## Reading text:
--------------------

Jonathan Easley of the Hill: "New Jersey Gov. Chris Christie (R) on Sunday blamed the media for continuing to link him to the Bridgegate scandal that has ensnared two of his top former aides, saying he deserves an apology. 'Three different investigations have verified exactly what I said the day after this incident happened, that I have no knowledge of it and had absolutely nothing to do with it,' Christie said on 'Fox News Sunday.'" CW: I'll be looking for the fact-checkers on that one. "Couldn't find fingerprints" and "verified innocence" have quite different meanings, Mr. Former Prosecutor. And I'm awfully, awfully sorry for linking to all that liberal trash talk.

Rand Paul -- Still Making Up the Stuff He Doesn't Plagiarize. Glenn Kessler of the Washington Post: "By a wide margin, the most popular fact check of June is a Four-Pinocchio ruling concerning an oft-told tale by Sen. Rand Paul about an elderly man imprisoned for having 'dirt on his land.' Little of Paul's account turned out to be true."

... He was convicted of a RICO conspiracy. RICO's something you're supposed to be going after gangsters for. You know what his conspiracy was? Conspiracy to put dirt on his own land. We've gone crazy. We've run amok. -- Rand Paul, June 9

Lucas was convicted of mail fraud, conspiracy and environmental violations -- not of organized crime. He was convicted for his role in developing 67 lots inside federally protected wetlands, building on wetlands without approval and knowingly selling land with illegal sewage systems that were likely to fail. And he did not serve the full nine-year sentence in prison. -- Glenn Kessler

Beyond the Beltway

Chad Terhune of the Los Angeles Times: "In a scathing audit, state tax officials slammed nonprofit health insurer Blue Shield of California for stockpiling 'extraordinarily high surpluses' -- more than $4 billion -- and for failing to offer more affordable coverage or other public benefits. The California Franchise Tax Board cited those reasons, among others, for revoking Blue Shield's state tax exemption last year, according to documents related to the audit that were reviewed by The Times. These details have remained secret until now.... The company continues to appeal the state's revocation."

--------------------

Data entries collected
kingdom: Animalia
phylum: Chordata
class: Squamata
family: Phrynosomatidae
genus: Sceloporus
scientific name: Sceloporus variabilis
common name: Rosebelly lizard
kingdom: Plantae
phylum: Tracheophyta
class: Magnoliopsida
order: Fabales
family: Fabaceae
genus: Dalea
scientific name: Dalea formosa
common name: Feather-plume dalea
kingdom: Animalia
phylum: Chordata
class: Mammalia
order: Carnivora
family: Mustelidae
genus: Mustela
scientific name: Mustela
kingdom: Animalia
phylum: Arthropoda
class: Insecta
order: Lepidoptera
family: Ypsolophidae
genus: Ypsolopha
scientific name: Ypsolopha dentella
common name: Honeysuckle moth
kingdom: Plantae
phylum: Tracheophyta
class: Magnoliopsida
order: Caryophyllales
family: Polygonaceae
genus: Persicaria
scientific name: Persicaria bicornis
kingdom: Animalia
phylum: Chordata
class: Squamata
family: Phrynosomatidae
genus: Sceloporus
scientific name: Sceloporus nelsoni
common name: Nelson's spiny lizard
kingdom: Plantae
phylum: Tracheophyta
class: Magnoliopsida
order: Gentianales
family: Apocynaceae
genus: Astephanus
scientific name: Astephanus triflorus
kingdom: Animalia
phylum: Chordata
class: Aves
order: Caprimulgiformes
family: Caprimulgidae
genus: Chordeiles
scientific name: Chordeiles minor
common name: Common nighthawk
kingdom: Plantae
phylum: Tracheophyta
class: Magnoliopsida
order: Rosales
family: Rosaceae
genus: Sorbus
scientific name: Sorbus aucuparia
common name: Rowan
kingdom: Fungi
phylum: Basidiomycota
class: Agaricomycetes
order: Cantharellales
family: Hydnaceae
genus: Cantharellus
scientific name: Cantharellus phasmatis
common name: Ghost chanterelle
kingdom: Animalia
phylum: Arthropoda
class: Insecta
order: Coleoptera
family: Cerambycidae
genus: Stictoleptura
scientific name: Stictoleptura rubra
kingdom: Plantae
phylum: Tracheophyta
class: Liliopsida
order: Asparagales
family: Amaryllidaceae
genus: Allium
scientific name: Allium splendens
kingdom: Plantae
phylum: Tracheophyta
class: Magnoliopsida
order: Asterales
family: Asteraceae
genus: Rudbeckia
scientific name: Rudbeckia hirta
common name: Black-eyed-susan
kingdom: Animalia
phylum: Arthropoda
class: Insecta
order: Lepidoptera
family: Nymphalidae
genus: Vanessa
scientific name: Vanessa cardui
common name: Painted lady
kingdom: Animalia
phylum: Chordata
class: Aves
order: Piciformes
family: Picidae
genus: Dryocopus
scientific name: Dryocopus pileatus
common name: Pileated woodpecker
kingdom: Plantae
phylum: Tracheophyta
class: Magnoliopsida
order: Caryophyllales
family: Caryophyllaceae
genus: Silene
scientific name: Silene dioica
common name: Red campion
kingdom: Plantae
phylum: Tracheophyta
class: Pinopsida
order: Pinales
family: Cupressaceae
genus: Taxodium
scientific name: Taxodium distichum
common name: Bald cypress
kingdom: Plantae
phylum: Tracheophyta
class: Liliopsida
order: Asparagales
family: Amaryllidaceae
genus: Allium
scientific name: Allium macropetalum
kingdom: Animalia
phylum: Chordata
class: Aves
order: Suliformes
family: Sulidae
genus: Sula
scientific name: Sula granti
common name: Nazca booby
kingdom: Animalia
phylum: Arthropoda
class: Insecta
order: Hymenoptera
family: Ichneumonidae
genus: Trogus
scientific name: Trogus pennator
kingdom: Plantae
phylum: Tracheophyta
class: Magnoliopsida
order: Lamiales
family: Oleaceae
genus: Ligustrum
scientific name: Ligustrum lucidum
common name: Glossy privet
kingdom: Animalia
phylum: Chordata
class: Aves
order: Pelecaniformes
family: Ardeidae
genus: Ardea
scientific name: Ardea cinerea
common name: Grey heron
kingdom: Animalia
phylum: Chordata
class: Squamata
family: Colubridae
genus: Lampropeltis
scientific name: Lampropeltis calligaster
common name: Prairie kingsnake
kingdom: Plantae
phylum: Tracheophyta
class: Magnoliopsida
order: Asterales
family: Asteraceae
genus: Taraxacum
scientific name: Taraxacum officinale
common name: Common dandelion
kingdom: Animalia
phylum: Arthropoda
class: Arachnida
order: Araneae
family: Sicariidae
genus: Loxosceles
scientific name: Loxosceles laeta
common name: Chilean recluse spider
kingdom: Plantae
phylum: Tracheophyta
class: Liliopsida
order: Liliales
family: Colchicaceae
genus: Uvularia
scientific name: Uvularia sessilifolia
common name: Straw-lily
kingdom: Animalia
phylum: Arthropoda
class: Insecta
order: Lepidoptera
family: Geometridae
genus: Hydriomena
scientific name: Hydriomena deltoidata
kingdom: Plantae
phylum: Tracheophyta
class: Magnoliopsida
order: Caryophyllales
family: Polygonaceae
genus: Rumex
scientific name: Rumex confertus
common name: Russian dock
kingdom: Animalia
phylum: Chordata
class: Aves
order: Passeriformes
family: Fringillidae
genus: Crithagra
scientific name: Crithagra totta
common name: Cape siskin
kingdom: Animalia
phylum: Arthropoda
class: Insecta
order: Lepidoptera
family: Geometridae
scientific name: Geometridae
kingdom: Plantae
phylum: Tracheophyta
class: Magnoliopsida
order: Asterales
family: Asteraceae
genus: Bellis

--------------------

## Exercise instructions:
1. Repeat the stretch of the news excerpt from "Jonathan Easley of" through "liberal trash talk.", word for word.
2. Write what comes next in the news excerpt on Christie, Rand Paul and Blue Shield of California, starting after its final sentence.

## Numbered responses:
1.
Jonathan Easley of the Hill: "New Jersey Gov. Chris Christie (R) on Sunday blamed the media for continuing to link him to the Bridgegate scandal that has ensnared two of his top former aides, saying he deserves an apology. 'Three different investigations have verified exactly what I said the day after this incident happened, that I have no knowledge of it and had absolutely nothing to do with it,' Christie said on 'Fox News Sunday.'" CW: I'll be looking for the fact-checkers on that one. "Couldn't find fingerprints" and "verified innocence" have quite different meanings, Mr. Former Prosecutor. And I'm awfully, awfully sorry for linking to all that liberal trash talk.

2.
Hector Tobar, in a New York Times op-ed: "... a survey by the Los Angeles Homeless Services Authority found an 85 percent increase in the number of people [in L.A.] living in tents and cars over the past two years.... California has both the most 'ultrarich' (people worth more than $30 million) and the worst poverty rate in America."

Sam Collins of Think Progress: "Hours after [Philadelphia Police Chief Charles] Ramsey announced the rollout of a new policy that mandates the public disclosure of officers in police-involved shootings, Lodge 5 Fraternal Order of Police (FOP), the union organization representing the employees of the Philadelphia Police Department, filed an unfair labor complaint against him, saying that he implemented the new policy 'without negotiating with or securing the approval of the FOP.'"

News Ledes

ABC News: "As Americans were celebrating the Fourth of July holiday, four Russian long-range bomber aircraft flew close enough to the US shores that they were intercepted by military fighter jets. The first set of two bombers flew near Alaska and just 30 minutes later a separate set flew far off the west coast of California. According to officials at NORAD the flights stayed within international airspace and at no time did any of the Russian bombers enter or get close to entering sovereign North American boundaries." CW: Sarah Palin saw them from her porch.

Los Angeles Times: About 18,000 attended a birthday celebrate for the Dalai Lama at the Honda Center in Anaheim, California.

New York Times: Pope Francis is in Equador.

AP: "The surviving escapee from a prison break and three-week manhunt will spend 23 hours a day in a maximum-security cell, much more confined than he and a fellow murder convict were in the prison from which they managed a getaway, officials said Sunday. David Sweat, who was shot and wounded during his June 28 capture, was taken early Sunday from Albany Medical Center to the infirmary at the Five Points Correctional Facility in the central New York town of Romulus...."

New York Times: The U.S. took the Women's World Cup in a 5-2 victory against Japan.